Please reproduce the following records exactly, with nothing omitted.

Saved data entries
__________________________________________________

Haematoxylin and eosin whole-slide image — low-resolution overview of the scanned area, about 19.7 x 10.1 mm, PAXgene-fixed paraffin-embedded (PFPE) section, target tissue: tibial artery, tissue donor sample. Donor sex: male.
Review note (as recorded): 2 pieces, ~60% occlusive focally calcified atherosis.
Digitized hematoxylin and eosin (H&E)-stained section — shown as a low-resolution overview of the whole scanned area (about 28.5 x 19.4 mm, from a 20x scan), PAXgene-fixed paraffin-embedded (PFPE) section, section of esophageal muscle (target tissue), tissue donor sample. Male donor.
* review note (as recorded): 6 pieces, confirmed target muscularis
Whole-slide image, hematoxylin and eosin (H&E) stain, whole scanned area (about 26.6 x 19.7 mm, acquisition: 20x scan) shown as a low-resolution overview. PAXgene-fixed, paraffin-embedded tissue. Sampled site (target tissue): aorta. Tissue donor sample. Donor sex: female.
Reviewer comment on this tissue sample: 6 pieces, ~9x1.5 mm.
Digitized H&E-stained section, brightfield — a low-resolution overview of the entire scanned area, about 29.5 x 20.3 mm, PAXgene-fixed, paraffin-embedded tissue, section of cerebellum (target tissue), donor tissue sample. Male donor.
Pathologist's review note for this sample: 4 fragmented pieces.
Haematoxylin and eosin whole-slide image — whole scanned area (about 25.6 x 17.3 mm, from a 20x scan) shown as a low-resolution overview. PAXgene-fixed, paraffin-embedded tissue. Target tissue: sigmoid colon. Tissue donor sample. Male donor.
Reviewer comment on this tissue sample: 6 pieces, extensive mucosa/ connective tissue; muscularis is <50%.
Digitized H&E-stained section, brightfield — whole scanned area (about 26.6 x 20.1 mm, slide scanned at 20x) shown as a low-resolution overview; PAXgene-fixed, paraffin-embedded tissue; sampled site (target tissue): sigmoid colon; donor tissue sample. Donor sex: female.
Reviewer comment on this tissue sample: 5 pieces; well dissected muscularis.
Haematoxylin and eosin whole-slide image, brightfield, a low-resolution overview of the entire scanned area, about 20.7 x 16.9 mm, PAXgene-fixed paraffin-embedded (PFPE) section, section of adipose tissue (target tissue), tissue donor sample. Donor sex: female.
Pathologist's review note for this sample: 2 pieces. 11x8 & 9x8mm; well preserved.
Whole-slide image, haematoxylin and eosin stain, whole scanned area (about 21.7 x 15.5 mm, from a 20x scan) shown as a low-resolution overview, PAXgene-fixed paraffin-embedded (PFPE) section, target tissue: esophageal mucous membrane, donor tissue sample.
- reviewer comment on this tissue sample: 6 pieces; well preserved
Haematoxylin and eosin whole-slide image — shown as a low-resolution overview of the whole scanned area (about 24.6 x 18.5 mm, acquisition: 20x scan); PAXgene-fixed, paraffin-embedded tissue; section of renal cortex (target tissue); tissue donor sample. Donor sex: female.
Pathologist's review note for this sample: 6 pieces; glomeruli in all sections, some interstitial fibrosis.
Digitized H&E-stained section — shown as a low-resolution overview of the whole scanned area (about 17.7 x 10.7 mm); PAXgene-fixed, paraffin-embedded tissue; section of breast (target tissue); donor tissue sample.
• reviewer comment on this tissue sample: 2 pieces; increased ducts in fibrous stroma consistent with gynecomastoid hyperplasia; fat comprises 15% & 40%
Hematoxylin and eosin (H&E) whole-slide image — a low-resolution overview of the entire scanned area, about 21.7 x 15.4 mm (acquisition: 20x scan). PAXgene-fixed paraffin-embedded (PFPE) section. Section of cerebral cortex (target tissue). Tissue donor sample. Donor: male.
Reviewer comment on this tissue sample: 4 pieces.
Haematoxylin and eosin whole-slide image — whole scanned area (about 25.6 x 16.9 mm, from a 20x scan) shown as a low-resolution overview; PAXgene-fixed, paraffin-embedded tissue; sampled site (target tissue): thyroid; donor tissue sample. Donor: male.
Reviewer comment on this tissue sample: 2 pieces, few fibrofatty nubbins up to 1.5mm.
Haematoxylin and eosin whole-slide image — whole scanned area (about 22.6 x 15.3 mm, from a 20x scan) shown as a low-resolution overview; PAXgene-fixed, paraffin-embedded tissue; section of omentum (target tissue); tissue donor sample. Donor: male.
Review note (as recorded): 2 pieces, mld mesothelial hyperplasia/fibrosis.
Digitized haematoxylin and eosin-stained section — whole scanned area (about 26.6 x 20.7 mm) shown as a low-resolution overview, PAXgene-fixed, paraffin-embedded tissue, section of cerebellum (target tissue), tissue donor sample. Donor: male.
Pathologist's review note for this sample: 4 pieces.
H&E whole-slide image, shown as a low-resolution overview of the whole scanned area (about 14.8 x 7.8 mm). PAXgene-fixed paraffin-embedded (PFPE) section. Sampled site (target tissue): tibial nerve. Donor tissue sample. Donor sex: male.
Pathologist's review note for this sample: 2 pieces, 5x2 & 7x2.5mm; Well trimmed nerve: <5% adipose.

__________________________________________________

■ Result of this exercise:
Haematoxylin and eosin whole-slide image — low-resolution overview of the scanned area, about 19.7 x 10.1 mm, PAXgene-fixed paraffin-embedded (PFPE) section, target tissue: tibial artery, tissue donor sample. Donor sex: male.
Review note (as recorded): 2 pieces, ~60% occlusive focally calcified atherosis.
Digitized hematoxylin and eosin (H&E)-stained section — shown as a low-resolution overview of the whole scanned area (about 28.5 x 19.4 mm, from a 20x scan), PAXgene-fixed paraffin-embedded (PFPE) section, section of esophageal muscle (target tissue), tissue donor sample. Male donor.
* review note (as recorded): 6 pieces, confirmed target muscularis
Whole-slide image, hematoxylin and eosin (H&E) stain, whole scanned area (about 26.6 x 19.7 mm, acquisition: 20x scan) shown as a low-resolution overview. PAXgene-fixed, paraffin-embedded tissue. Sampled site (target tissue): aorta. Tissue donor sample. Donor sex: female.
Reviewer comment on this tissue sample: 6 pieces, ~9x1.5 mm.
Digitized H&E-stained section, brightfield — a low-resolution overview of the entire scanned area, about 29.5 x 20.3 mm, PAXgene-fixed, paraffin-embedded tissue, section of cerebellum (target tissue), donor tissue sample. Male donor.
Pathologist's review note for this sample: 4 fragmented pieces.
Haematoxylin and eosin whole-slide image — whole scanned area (about 25.6 x 17.3 mm, from a 20x scan) shown as a low-resolution overview. PAXgene-fixed, paraffin-embedded tissue. Target tissue: sigmoid colon. Tissue donor sample. Male donor.
Reviewer comment on this tissue sample: 6 pieces, extensive mucosa/ connective tissue; muscularis is <50%.
Digitized H&E-stained section, brightfield — whole scanned area (about 26.6 x 20.1 mm, slide scanned at 20x) shown as a low-resolution overview; PAXgene-fixed, paraffin-embedded tissue; sampled site (target tissue): sigmoid colon; donor tissue sample. Donor sex: female.
Reviewer comment on this tissue sample: 5 pieces; well dissected muscularis.
Haematoxylin and eosin whole-slide image, brightfield, a low-resolution overview of the entire scanned area, about 20.7 x 16.9 mm, PAXgene-fixed paraffin-embedded (PFPE) section, section of adipose tissue (target tissue), tissue donor sample. Donor sex: female.
Pathologist's review note for this sample: 2 pieces. 11x8 & 9x8mm; well preserved.
Whole-slide image, haematoxylin and eosin stain, whole scanned area (about 21.7 x 15.5 mm, from a 20x scan) shown as a low-resolution overview, PAXgene-fixed paraffin-embedded (PFPE) section, target tissue: esophageal mucous membrane, donor tissue sample.
- reviewer comment on this tissue sample: 6 pieces; well preserved
Haematoxylin and eosin whole-slide image — shown as a low-resolution overview of the whole scanned area (about 24.6 x 18.5 mm, acquisition: 20x scan); PAXgene-fixed, paraffin-embedded tissue; section of renal cortex (target tissue); tissue donor sample. Donor sex: female.
Pathologist's review note for this sample: 6 pieces; glomeruli in all sections, some interstitial fibrosis.
Digitized H&E-stained section — shown as a low-resolution overview of the whole scanned area (about 17.7 x 10.7 mm); PAXgene-fixed, paraffin-embedded tissue; section of breast (target tissue); donor tissue sample.
• reviewer comment on this tissue sample: 2 pieces; increased ducts in fibrous stroma consistent with gynecomastoid hyperplasia; fat comprises 15% & 40%
Hematoxylin and eosin (H&E) whole-slide image — a low-resolution overview of the entire scanned area, about 21.7 x 15.4 mm (acquisition: 20x scan). PAXgene-fixed paraffin-embedded (PFPE) section. Section of cerebral cortex (target tissue). Tissue donor sample. Donor: male.
Reviewer comment on this tissue sample: 4 pieces.
Haematoxylin and eosin whole-slide image — whole scanned area (about 25.6 x 16.9 mm, from a 20x scan) shown as a low-resolution overview; PAXgene-fixed, paraffin-embedded tissue; sampled site (target tissue): thyroid; donor tissue sample. Donor: male.
Reviewer comment on this tissue sample: 2 pieces, few fibrofatty nubbins up to 1.5mm.
Haematoxylin and eosin whole-slide image — whole scanned area (about 22.6 x 15.3 mm, from a 20x scan) shown as a low-resolution overview; PAXgene-fixed, paraffin-embedded tissue; section of omentum (target tissue); tissue donor sample. Donor: male.
Review note (as recorded): 2 pieces, mld mesothelial hyperplasia/fibrosis.
Digitized haematoxylin and eosin-stained section — whole scanned area (about 26.6 x 20.7 mm) shown as a low-resolution overview, PAXgene-fixed, paraffin-embedded tissue, section of cerebellum (target tissue), tissue donor sample. Donor: male.
Pathologist's review note for this sample: 4 pieces.
H&E whole-slide image, shown as a low-resolution overview of the whole scanned area (about 14.8 x 7.8 mm). PAXgene-fixed paraffin-embedded (PFPE) section. Sampled site (target tissue): tibial nerve. Donor tissue sample. Donor sex: male.
Pathologist's review note for this sample: 2 pieces, 5x2 & 7x2.5mm; Well trimmed nerve: <5% adipose.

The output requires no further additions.